One of the ambitions of my current research is to recover the motivations behind acts of cataloguing and the impact of these motivations on the fabric of knowledge (an motivation of Bowker and Star’s superb Sorting Things Out). As my colleague Andrew Salway and I argue in a forthcoming paper (which is nearly through peer review!), when legacy catalogue data like George’s work for the British Museum is moved from print to data, that data begins to become uncoupled from its circumstances of production. In the process that data can and does become jumbled into datasets put to generalised use, often to train and develop language models like GPT-2. It follows then, as Agostinho et al have argued, that “the future that an algorithmic system can predict is limited by the historical data used to train that system”. And having looked at nearly 15,000 descriptions produced by simGeorge, it is clear that the input – the BMSatire Descriptions corpus – pushes the language model towards oppressive outcomes. simGeorge makes normative assumptions about what a ‘man’ is and what a ‘woman’ is: they are both white and English unless otherwise stated. simGeorge tends to arrange the speech acts of men before the speech acts of women. simGeorge loads short-hands for nationality with temporally-specific judgements of character. simGeorge is lightly fattist and ageist. And simGeorge is – occasionally – outright racist. And whilst these are features of the late-Georgian prints George was describing, their appearance in simGeorge cannot be accounted for alone by frequency effects in the prints alone, because they are manifestations of language choices produced by the historically specific circumstances in which George’s labour took place.
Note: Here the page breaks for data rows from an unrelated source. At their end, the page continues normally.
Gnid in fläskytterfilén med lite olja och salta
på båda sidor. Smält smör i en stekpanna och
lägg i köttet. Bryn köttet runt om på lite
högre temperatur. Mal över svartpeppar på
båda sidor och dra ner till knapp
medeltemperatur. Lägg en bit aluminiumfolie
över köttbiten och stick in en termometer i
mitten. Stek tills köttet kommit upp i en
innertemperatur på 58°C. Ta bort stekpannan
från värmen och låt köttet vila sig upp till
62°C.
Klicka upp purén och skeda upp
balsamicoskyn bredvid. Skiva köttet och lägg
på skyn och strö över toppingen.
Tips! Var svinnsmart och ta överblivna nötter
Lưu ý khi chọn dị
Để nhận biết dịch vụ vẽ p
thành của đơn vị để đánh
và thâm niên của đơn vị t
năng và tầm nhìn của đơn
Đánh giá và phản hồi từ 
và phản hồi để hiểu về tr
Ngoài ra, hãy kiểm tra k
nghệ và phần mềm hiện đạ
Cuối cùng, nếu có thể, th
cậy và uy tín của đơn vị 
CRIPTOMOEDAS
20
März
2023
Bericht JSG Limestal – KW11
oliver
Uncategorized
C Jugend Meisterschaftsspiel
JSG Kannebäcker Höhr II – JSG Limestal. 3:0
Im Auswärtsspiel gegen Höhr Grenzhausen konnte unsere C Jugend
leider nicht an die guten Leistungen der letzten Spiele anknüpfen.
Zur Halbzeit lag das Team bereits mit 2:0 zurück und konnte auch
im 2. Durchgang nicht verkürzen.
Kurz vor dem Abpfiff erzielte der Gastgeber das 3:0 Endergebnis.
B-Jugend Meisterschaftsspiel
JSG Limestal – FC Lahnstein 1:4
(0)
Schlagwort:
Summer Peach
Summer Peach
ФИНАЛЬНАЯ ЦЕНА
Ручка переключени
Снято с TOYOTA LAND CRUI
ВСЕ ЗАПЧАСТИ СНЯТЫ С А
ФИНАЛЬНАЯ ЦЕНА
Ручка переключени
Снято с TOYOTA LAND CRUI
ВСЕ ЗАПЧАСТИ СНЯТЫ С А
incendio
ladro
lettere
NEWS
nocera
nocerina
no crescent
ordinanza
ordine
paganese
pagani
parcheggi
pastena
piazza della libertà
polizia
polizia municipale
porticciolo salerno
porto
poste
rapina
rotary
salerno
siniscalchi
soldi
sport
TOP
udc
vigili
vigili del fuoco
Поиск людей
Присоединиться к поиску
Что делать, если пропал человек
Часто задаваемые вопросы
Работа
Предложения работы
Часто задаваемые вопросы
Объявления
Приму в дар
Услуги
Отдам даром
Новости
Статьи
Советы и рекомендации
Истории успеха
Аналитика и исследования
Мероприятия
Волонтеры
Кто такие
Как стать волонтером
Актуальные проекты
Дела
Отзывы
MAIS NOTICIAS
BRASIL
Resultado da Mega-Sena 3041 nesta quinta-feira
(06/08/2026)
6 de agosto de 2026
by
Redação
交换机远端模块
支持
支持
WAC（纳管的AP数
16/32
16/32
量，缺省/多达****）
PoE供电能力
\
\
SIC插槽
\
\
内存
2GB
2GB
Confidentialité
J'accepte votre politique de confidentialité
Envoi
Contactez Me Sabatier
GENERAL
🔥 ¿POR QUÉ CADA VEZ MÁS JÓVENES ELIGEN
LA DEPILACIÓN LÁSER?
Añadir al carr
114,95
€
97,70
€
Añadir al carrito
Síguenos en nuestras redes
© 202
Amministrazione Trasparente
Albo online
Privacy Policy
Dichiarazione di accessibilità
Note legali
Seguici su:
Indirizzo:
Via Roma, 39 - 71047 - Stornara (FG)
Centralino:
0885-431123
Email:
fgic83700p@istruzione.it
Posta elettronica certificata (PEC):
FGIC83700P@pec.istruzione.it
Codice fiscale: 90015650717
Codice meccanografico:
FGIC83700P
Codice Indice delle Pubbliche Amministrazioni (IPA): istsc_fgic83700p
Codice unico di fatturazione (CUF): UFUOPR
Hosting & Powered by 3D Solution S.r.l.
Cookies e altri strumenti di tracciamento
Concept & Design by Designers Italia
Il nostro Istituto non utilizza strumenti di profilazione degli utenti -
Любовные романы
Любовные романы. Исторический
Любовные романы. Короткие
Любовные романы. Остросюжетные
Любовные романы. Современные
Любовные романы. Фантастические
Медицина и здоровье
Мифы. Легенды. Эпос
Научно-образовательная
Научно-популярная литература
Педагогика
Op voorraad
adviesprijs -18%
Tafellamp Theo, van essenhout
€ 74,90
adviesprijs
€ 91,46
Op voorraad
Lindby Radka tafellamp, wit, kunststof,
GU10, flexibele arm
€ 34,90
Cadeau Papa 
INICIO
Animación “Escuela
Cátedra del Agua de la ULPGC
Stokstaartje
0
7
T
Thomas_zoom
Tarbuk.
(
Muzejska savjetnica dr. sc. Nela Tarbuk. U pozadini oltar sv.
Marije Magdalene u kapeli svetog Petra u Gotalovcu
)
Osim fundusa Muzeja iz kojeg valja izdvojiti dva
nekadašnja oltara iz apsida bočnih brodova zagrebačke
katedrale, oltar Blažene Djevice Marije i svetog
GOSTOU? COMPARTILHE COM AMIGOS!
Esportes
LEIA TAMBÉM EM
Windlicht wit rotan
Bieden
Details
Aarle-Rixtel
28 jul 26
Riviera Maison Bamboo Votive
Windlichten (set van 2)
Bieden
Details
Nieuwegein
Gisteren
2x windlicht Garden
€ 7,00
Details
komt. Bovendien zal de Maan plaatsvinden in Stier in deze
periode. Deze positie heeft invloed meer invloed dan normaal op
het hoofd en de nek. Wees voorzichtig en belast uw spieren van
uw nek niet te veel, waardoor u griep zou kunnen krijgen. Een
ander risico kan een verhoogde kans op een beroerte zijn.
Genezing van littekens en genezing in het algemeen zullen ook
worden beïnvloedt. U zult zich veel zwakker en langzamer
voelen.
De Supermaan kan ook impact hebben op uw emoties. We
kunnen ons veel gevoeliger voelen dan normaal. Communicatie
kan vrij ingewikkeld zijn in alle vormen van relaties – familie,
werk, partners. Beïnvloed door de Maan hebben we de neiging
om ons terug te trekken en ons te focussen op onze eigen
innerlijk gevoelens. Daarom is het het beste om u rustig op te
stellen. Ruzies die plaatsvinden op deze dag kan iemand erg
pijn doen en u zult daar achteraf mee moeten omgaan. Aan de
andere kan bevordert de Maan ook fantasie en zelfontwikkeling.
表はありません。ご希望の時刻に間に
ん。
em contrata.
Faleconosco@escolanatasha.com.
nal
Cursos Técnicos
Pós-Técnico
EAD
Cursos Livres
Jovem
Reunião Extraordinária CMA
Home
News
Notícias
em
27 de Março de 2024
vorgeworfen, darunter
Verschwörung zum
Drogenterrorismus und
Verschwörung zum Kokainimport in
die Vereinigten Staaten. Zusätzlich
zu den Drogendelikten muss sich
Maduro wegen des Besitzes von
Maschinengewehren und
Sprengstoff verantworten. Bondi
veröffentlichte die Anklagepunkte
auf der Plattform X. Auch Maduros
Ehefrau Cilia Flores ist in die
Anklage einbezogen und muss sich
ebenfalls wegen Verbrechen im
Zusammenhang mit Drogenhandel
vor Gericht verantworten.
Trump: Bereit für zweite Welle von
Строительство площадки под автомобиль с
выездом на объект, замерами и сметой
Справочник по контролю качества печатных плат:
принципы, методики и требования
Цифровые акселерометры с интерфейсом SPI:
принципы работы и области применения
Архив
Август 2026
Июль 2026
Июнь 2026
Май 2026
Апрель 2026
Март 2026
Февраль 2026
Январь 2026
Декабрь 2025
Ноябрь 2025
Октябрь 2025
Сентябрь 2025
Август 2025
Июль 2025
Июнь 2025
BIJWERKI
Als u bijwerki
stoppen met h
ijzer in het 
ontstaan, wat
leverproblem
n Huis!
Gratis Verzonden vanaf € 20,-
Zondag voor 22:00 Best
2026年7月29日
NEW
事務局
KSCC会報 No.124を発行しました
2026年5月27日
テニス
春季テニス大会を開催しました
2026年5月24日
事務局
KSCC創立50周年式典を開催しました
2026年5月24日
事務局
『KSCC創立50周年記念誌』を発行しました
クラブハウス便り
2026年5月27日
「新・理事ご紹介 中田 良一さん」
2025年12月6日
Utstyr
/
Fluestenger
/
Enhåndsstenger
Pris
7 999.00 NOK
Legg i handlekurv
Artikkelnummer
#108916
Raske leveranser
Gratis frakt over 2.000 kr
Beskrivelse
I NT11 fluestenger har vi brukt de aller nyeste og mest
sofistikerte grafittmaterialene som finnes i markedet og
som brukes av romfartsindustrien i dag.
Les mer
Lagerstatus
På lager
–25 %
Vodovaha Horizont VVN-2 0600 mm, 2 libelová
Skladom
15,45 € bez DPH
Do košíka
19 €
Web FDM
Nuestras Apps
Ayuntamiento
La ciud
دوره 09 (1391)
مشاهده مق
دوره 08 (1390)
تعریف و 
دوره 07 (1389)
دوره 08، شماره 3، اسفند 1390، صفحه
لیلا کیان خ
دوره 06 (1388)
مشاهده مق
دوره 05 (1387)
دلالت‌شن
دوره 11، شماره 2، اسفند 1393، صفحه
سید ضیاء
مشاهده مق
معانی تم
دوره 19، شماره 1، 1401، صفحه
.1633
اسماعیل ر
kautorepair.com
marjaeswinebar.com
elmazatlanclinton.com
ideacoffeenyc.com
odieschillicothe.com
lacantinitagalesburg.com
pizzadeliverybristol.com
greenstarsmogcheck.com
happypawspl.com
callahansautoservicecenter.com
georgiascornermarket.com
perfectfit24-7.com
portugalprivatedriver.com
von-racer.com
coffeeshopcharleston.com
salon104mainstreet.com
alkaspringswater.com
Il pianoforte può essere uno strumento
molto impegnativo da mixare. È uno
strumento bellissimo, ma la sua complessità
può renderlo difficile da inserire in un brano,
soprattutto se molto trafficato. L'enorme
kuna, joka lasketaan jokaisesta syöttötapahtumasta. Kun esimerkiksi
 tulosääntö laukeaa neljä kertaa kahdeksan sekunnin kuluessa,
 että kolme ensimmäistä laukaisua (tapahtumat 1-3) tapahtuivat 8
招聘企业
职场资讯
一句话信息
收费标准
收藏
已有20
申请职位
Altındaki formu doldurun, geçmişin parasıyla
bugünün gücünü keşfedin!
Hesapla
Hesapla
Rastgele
My work on and with simGeorge has taken place alongside a period of sustained reading around the history, politics, and practice of knowledge production and organisation (short bibliography: Ruha Benjamin, Safiya Umoja Noble, Catherine D’Ignazio and Lauren Klein, Geoffrey Bowker and Susan Leigh Star, Paul Gilroy, Candace Greene, Emma Perez, Roopika Risam, Hannah Turner, Elizabeth Yakel, Terry Cook and Joan Schwartz). All this has left me with a profound discomfort about sharing – as a dataset – the descriptions simGeorge has written. At the very least, it feels important that simGeorge’s outputs shouldn’t be uncoupled from the historical circumstances of their production. But I’m also troubled by the idea of publishing the data not only before redacting, marking-up or otherwise dealing with (per, for example, the archival model proposed by Chilcott, 2019, or the pedagogical approach used by Koritha Mitchell) the extreme manifestations of simGeorge’s “worldview” (e.g. racist language), but also before having investigated further its quieter, systemic, and pervasive oppressions. This approach feels right to me. But I’m always keen to know what others think, and to learn from examples of practice that I’ve missed.